* Excerto para leitura
^^^^

Para além da beleza do texto, quatro ideias me agradam muito neste discurso: 1) não há inspiração sem dúvida; 2) conjugando liberdade e dúvida, é possível avançar o conhecimento e melhorar a sociedade; 3) a incerteza pode servir de antídoto para totalitarismos; 4) nem que seja apenas pela defesa do “não sei”, da liberdade de não saber, cientistas e artistas têm um papel social.
Ao contrário dos três primeiros pontos, que recolhem algum consenso, o último tem sido alvo de debate. Parece-me que a posição maioritária é que cientistas e responsáveis por instituições científicas não devem ter um papel político, sendo que aqui uso “político” nos seus sentidos lato (dos cidadãos, pertencendo aos cidadãos) e estrito, apesar de não necessariamente partidário. Cientistas, dizem-me, devem falar publicamente apenas sobre ciência. Naturalmente, vários medos orientam esta posição: medo de estar errado, medo de repercussões (principalmente num país pequeno e sujeito a nepotismo), medo de exposição pública… Por outro lado, também não existem muitos espaços onde estas conversas possam acontecer e as palestras Danz pareciam querer exactamente criar a oportunidade para tirar cientistas (e mais tarde também artistas e diferentes pensadores) da sua “zona de conforto”.
Logo no início da palestra, Feynman justifica-se: “O que sei de religião e política? Vários amigos do departamento de física e de outros lugares riram-se e disseram «gostava de ouvir o que tens para dizer. Não sabia que te interessavas por esses assuntos». O que eles queriam dizer, é claro, é que me interessava por eles, mas que nunca me atreveria a falar sobre eles. Ao falar do impacto das ideias de um determinado campo noutro campo, estamos sempre sujeitos a fazer figura de parvos. Nestes dias de especialização há muito poucas pessoas que tenham um conhecimento suficientemente profundo de dois campos para não fazerem figuras de parvas num ou noutro desses campos.” Feynman compreendia os riscos e a sua ignorância, mas fez divulgação de ciência, pensou publicamente sobre temas sociais e a certa altura até ficou obcecado por formigas, por exemplo. Ao seu “não sei”, foi sempre acrescentando um “mas gostaria de saber e tenho algumas ideias sobre o assunto”. Ao ir arriscando estes “mas”, pessoas como Feynman contribuíram imenso para avançar o conhecimento e para comunicar esses avanços tanto a especialistas como a não-especialistas. Essa inquietude tem sido uma benesse.
Mais uma vez Szymborska, enquanto celebrava o prémio dado à sua poesia: “Se a minha compatriota Marie Sklodowska-Curie nunca tivesse dito a si mesma «não sei», teria provavelmente acabado a ensinar química em alguma escola particular para meninas de boas famílias, e teria terminado os seus dias a fazer esse trabalho perfeitamente respeitável. Mas ela continuou a repetir «não se»”, e essas palavras conduziram-na, não apenas uma, mas duas vezes, a Estocolmo, onde espíritos inquietos e questionadores são ocasionalmente premiados com o Prémio Nobel.” Seja na física, na química, na literatura ou na paz.[5]
É esta a ideia que guiará os textos neste espaço: como promover o “não sei, mas…” e criar inquietude, fazendo pontes mais ou menos improváveis entre temas que me interessam e sobre os quais sei alguma coisa (ciência) ou muito pouco (artes e política). E no espírito das conferências de Danz irei, a cada mês, trazendo quem me ensine. A primeira convidada será a Patrícia Azevedo da Silva.

^^^^

Entradas de um conjunto de dados:
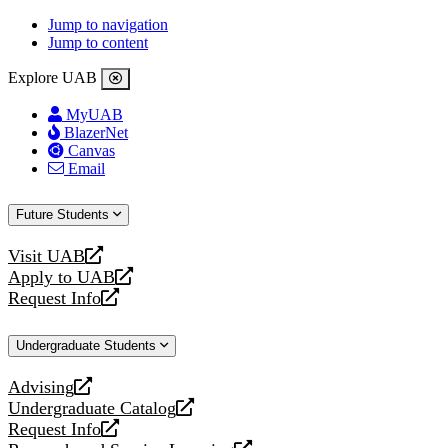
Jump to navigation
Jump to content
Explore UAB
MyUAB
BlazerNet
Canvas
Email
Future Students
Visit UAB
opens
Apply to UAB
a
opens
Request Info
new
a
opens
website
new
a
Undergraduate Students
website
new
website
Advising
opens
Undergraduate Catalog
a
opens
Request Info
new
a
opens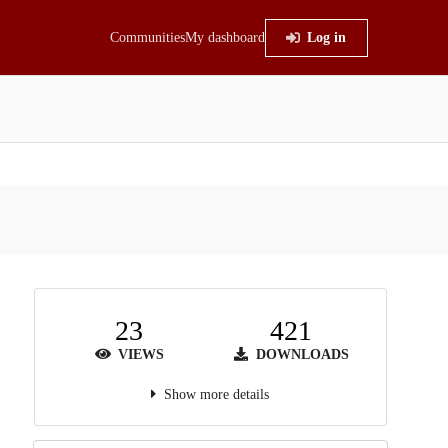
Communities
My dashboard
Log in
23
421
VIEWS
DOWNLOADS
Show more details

^^^^

* Tarefa proposta
Cite, sem qualquer alteração, o trecho do texto sobre a dúvida na ciência que começa em "Para além da" e prossegue até "um papel social.".

* Área de resposta
Para além da beleza do texto, quatro ideias me agradam muito neste discurso: 1) não há inspiração sem dúvida; 2) conjugando liberdade e dúvida, é possível avançar o conhecimento e melhorar a sociedade; 3) a incerteza pode servir de antídoto para totalitarismos; 4) nem que seja apenas pela defesa do “não sei”, da liberdade de não saber, cientistas e artistas têm um papel social.